I miss you. I miss you so much that it hurts; literally. I've been dealing with stomach pains, anxiety, headaches, extreme heat conditions and worse of all; rough toilet paper. My butt and my heart have taken a beating and I am sitting here counting down the days until I can come back for good. However, I know that I am here to better myself in the long run, but does it really have to take so long? I miss the city and the cell phone service, I miss my own bed and my friends, and most importantly I miss my strange family and all of their kooky quirks.
When I decided that a college not super close to home was the right choice for me, I clearly didn't think it through fully. I must have forgotten that I can only use wifi to text out here, or that the dorm rooms are usually set at a temperature of "hot as balls." It must have slipped my mind that I love the constant on the go life, and that I like shopping as well as laying in my normal height bed while watching t.v. or reading a book on my phone; that doesn't lose internet service every five minutes. However, I know that all this isolation and distance is only bringing me one step closer to my future filled with happiness and friends, as well as success.

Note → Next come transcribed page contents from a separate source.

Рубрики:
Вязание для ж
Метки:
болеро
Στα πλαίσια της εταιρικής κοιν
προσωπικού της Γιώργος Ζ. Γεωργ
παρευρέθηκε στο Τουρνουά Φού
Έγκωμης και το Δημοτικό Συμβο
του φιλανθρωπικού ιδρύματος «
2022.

When I packed up and left I must have forgotten that I like having a car to drive and street lights to help me see at night. It seemed to have completely passed me that I am used to the life that occurs when living in the city. I am accustomed to the constant noise and lack of fields, the ability to walk to the closest store and meet a friend for lunch. I live for the ability to meet at the mall and walk around while doing nothing other than chatting and window shopping. I liked knowing almost everyone at my school because I've spent the past 13 years with most of them. However, I know that despite my need for familiarity and my constant ache for all the friendships that have been severed due to vast amounts of distance, I am only on the verge of greatness with my whole life ahead of me.

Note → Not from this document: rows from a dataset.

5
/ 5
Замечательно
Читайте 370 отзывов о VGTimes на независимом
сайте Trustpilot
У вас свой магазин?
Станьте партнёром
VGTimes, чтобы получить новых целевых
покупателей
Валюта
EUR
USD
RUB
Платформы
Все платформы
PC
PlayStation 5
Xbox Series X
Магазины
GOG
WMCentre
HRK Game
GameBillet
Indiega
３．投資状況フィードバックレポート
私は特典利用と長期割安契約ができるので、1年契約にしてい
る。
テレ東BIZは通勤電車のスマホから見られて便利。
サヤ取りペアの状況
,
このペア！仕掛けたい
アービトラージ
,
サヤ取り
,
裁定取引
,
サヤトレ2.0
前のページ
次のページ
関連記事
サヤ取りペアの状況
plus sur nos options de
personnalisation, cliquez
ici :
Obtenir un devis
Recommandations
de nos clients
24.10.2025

When I headed out the door with my bags in hand, I seemed to have forgotten that I am used to fighting with my siblings for the front seat all the time. When I started to set up my new room, I must have forgot that I am used to having to say "shut my door when you leave" because I realized they won't be coming in and out of my room anymore. When I hugged my family "goodbye" I didn't seem to realize how long "hello" would take to return again. However, I know that despite how much I miss them, and how much I wish I was home, I am making them proud by being here, by trying new things and taking on the world by myself. But I know that if I did decide to go home, to start over somewhere new, change my life direction; they would continue to be proud of me, they would respect me and love me anyway; I didn't forget that much.
So even though I want to go home really bad, even though I am tired of anxiety and extreme heat, I will tough it out until at least the end of this semester, because I am trying to make something of myself, trying to create a future for myself. Even though I'm seriously really tired of the lack of cell service and the rough toilet paper; over it, so over it.